Totally Tomato

They are beautiful globes, decorating the farmers’ market like ornaments come six months early. They are red, green, yellow, orange, even purple and dark brown. Some are striped, warped, twisted or just generally playful. No matter their particular quirks, they are delicious and will be in their prime starting this Saturday.

Starring names from Beefsteak to Brandywine, Plum to Purple Prince, these tomatoes bear no resemblance to their mealy-mouthed pale-faced supermarket cousins. The food demo-ists in the market are sure to be promoting simple techniques for a tomato salad and fresh tomato sauce this summer. But what to do when, like myself, you get so carried away with the variety, colors and personalities that you end up with a full fridge of nothing but tomatoes?

In lieu of eating so many you turn a soft tomato hue, try making a concentrated tomato paste to use in recipes the rest of the year. It’s real easy; the majority of the cooking time can be spent in your garden or on the sofa watching the Food Network.

First, grab as many tomatoes as you can manage to carry home from the market. (You’ve got about a 3-week window, starting now, for the best selection.) Classically, tomato paste is made from plum tomatoes, but I like a mix of heritage tomatoes because they are so much fun to work with (all those fairy tale names!)

Then follow the recipe below.

Local Tomato Paste



-- That’s it!
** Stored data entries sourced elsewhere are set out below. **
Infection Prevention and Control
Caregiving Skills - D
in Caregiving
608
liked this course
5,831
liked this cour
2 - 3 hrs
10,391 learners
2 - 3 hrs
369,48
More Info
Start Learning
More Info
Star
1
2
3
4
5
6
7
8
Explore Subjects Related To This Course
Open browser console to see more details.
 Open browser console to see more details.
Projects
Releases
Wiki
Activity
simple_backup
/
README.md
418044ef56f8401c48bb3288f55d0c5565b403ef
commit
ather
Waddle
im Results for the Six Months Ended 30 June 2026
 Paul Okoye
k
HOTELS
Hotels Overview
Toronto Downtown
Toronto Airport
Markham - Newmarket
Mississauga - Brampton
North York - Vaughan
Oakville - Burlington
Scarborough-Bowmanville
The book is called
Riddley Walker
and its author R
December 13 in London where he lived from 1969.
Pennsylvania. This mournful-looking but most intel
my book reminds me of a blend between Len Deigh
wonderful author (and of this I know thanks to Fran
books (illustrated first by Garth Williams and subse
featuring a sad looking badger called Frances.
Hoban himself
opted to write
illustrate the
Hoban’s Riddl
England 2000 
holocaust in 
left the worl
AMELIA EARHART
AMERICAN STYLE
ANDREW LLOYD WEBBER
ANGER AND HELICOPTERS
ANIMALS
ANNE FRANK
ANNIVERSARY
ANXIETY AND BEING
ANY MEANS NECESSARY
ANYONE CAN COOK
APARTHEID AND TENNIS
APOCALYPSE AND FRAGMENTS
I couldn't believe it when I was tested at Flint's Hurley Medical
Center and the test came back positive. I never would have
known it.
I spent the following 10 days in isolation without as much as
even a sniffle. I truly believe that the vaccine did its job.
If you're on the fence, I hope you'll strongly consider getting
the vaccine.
Ain’t it lovely.

1) Fill a large pot about half way with water. Heat it to a rolling boil.

2) Add tomato, in batches if necessary. Cook until skin splits.

3) Remove tomatoes. When cool enough to handle, remove skin and stems. (Skins should peel right off with your hands.)

4) Cut open and remove seeds. (No need to be a stickler here; some seeds are fine.)

5) Puree tomatoes.

6) Add puree to large pot.

7) Simmer, stirring occasionally, until puree reduces to paste – about 4 to 5 hours depending on the amount of tomatoes and their relative juiciness.

8) Freeze spoonfuls in ice cube trays or muffin tins for easy use in future recipes, such as marinara sauce, lasagna, tomato soup or beef stew.